FOR IMMEDIATE RELEASE
Jenna Weisbord, 202-662-0766
Local Business Owners Strongly Support the Protecting Local Business Opportunity Act
The Protecting Local Business Opportunity Act would restore the “joint employer” standard in federal labor law that has protected small businesses and entrepreneurs
WASHINGTON, Sept. 9, 2015 – The Coalition to Save Local Businesses (CSLB) praised U.S. Sen. Lamar Alexander (R-TN) and U.S. Rep. John Kline (R-MN), the respective chairs of the Senate Health, Education, Labor and Pensions Committee and House Education and the Workforce Committee, and U.S. Sen. Johnny Isakson (R-GA) and U.S. Rep. Phil Roe (R-TN) for defending local business owners throughout the country by introducing the Protecting Local Business Opportunity Act today. The new legislation would support small businesses by stopping the unelected Washington regulators at the National Labor Relations Board’s (NLRB) from manufacturing a new joint employer standard, as the NLRB did in August’s Browning-Ferris Industries decision.
“Following the NLRB’s Browning-Ferris decision, local business owners need champions in Congress to defend them and their livelihoods. Today Chairman Alexander and Chairman Kline have stepped up in a big way for small businesses by introducing the Protecting Local Business Opportunity Act,” said Michael Layman, executive director of the Coalition to Save Local Businesses.
“It is Congress’ job to produce new law, not Mark Pearce’s or Richard Griffin’s. That’s why we are so grateful to Chairman Alexander, Chairman Kline, Sen. Isakson and Rep. Roe for responding so promptly to the NLRB’s overreach,” Layman said.
Local business owners also pledged support for the legislation, and promised to urge Members of Congress to support it. Dennis Campbell, a local FASTSIGNS business owner in Rep.
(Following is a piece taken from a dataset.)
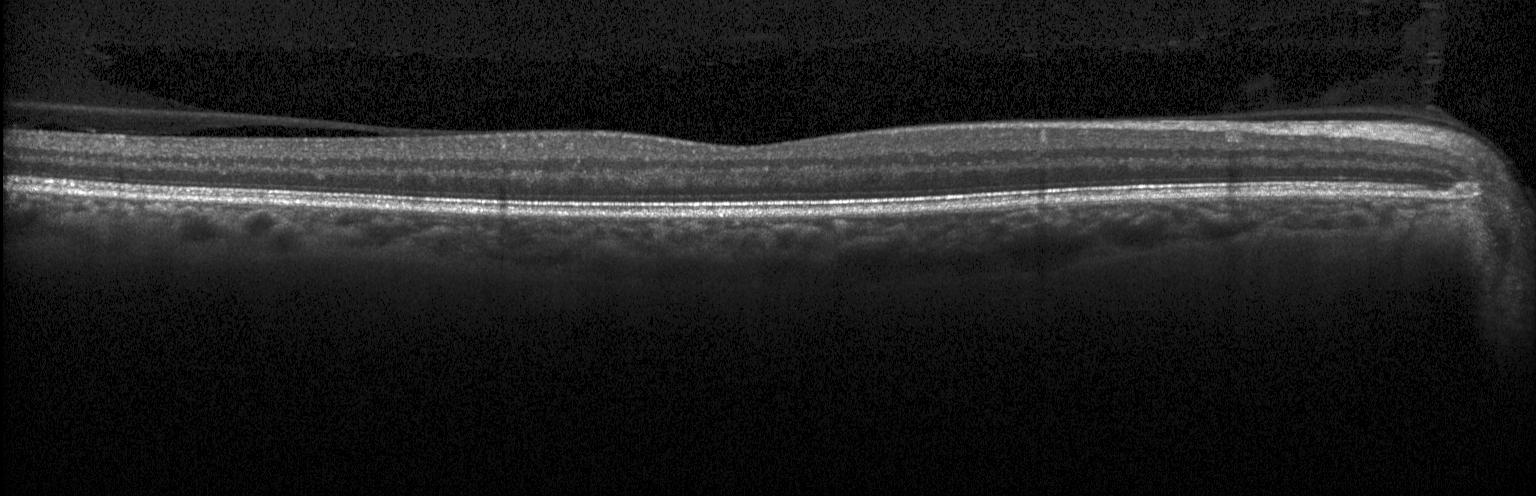 Optical coherence tomography scan — Macular OCT: no evidence of choroidal neovascularization, diabetic macular edema, or drusen.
Kline’s district in Minnesota, thanked Chairman Kline and said, “We need to do all we can to make sure Washington gets this right.”
Gerald Moore, who owns The Little Gym franchises throughout Tennessee and testified in February 2015 in front of Sen. Alexander and the HELP committee on the impact of a new joint employer definition, worries the NLRB’s decision will take away his independence as a business owner. “If the NLRB continues to expand its definition of joint employer, our family business would no longer be ours; and the last 19 years we’ve spent building our business would be lost,” Moore said.
The Coalition to Save Local Businesses is led by more than twenty co-chairs from all over the country and is supported by a growing number of local business owners, concerned citizens and trade associations and their members. To learn more about the coalition visit the website, www.SaveLocalBusinesses.com.
The Coalition to Save Local Businesses represents thousands of local businesses and millions of American jobs through its membership and partner organizations. The coalition’s goal is to inform Members of Congress and others about the negative consequences decisions by the National Labor Relations Board to expand the definition of who can be held as a joint employer would have on local businesses and their employees across the country. The coalition is asking Congress to support legislation that would make permanent the long-standing and widely accepted definition of joint employer.